Гости нахлынули скопом. Целая толпа в смокингах и вечерних платьях выросла за нашей изгородью. Все озирались по сторонам и заглядывали во двор, как будто они были в зоопарке и хотели получше рассмотреть животных.
Прием в честь пятидесятилетия папы начался.
Я все-таки надеялась на что-то интересное. Мне мыло четырнадцать. Волосы после пляжа слиплись от лимонного сока. Губы я щедро накрасила алой помадой – и без того пунцовый, мягкий и по-женски полный рот казался «огромной раной», как чуть раньше в тот день выразилась мама. Она была не в восторге ни от моего вида, ни от желтого платья-годе, которое обтягивало бедра и поднимало грудь, но меня это не беспокоило. Мне вообще не нравилась вся эта затея с домашним приемом, который должен был стать уникальным.
В ворота заходили женщины в черных, синих, серых и коричневых лодочках, –вечер не удался уже на самом нижнем уровне. Мужчины, одетые в ослепительно черное, несли банальную чепуху вроде «Добрый вечер».
«Рада вас видеть», – отвечала я с глуповатой ухмылкой, при этом никто не смотрел мне в глаза, потому что это считалось грубым или неприличным. Для всех них я была чересчур желтой, чересчур яркой, так что я постепенно пробиралась к Марку Резнику, соседскому сыну и, возможно, моему будущему ухажеру.
Держалась я прямей и театрально четко выговаривала согласные. Я готовилась стать старшеклассницей, а это значило улучшить осанку и пройти определенные физические метаморфозы, над чем я и работала потихоньку, хотя могла бы поторопиться. Казалось, почти каждый день отмирала какая-то часть меня, как например на прошлой неделе на пляже, когда моя лучшая подруга, Дженис, в новом бикини на завязках посмотрела на мой слитный «Адидас» и сказала: «Эмили, пора распрощаться с такими купальниками. Мы же не на соревнованиях». Но в каком-то смысле мы были именно на соревнованиях Когда тебе четырнадцать, ты на каждом шагу либо выигрываешь, либо проигрываешь, и Дженис здесь вела счет.
– В детстве я сбривала своим барби волосы, чтобы чувствовать себя красивее. – призналась Дженис в то утро на пляже.
Она вздохнула и утерла лоб. Можно было подумать, августовская жара была виновата в ее откровенности, но лето в Коннектикуте было не таким уж и знойным. Как впрочем и наши признания.
– Это еще что.

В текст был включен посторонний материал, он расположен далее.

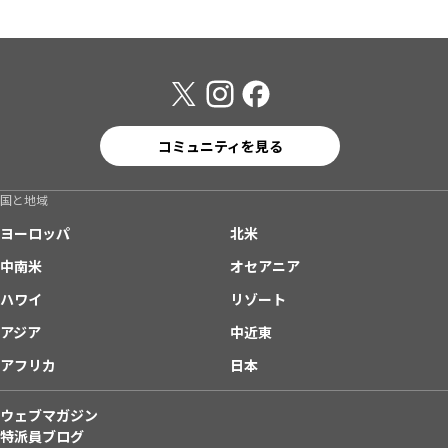
コミュニティを見る
国と地域
ヨーロッパ
北米
中南米
オセアニア
ハワイ
リゾート
アジア
中近東
アフリカ
日本
ウェブマガジン
特派員ブログ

В детстве я думала, что грудь – это опухоль», – ответила я шепотом, чтобы взрослые не услышали. Дженис это не впечатлило, и я сделала еще одну попытку:
– Ну ладно, в детстве я думала, что если долго сидеть на солнце, кровь испарится. Вдогонку я добавила, что мне до сих пор иногда кажется, будто кровь может улетучиться, как кипящая вода или лужа в разгар лета. Но Дженис уже крыла мою карту своим следующим откровением: прошлой ночью она думала о мистере Хеллере, школьном учителе, и ничто ее не остановило, даже его усы.

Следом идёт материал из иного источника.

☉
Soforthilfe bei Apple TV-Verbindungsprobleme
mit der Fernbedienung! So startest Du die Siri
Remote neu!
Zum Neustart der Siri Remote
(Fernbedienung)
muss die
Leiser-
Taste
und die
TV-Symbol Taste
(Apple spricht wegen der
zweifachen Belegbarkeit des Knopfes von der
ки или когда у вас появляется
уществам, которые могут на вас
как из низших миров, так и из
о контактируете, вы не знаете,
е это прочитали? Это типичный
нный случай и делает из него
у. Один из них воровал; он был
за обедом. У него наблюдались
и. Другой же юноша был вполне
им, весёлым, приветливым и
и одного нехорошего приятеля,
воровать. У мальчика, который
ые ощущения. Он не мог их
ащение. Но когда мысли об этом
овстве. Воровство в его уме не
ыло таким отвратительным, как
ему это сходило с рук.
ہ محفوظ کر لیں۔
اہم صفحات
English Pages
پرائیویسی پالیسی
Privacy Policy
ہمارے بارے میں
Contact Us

– В конце концов он мужчина. – сказала Дженис. – Я подумала о его руках и потом подождала, но ничего так и не произошло. Никакого оргазма.
– Ну а ты как хотела? – удивилась я, шелуша между делом арахис. – Он такой старый.
На пляже взрослые всегда устраивались ровно в пяти шагах позади нас – мы специально замерили расстояние. Мама и ее подруги усаживались в шезлонги с изображением Рода Стюарта или неоновых рожков мороженого и из-под полей своих бесформенных соломенных шляп кричали: «Не вздумайте нырять!», когда мы с Дженис бежали к воде, чтобы окунуть ноги. Мама говорила, что купаться в проливе все равно что купаться в раковых клетках. «Не упоминай „рак” всуе», – острила я в ответ. А когда я говорила «Лонг-Айленд» или «помойка», женщина, работавшая вместе с мамой добровольцем в Стамфордской больнице и единственная, не делавшая пластику у нашего соседа доктора Трентона, морщила свой натуральный нос, как будто между этими понятиями не было никакой разницы. Но чем больше говорили о загрязнении, тем незаметней оно становилось, и чем дальше я заходила в воду, тем больше я убеждалась, что взрослые во всем ошибаются. Это была всего лишь вода, самая обыкновенная вода, сколько не пробуй ее языком.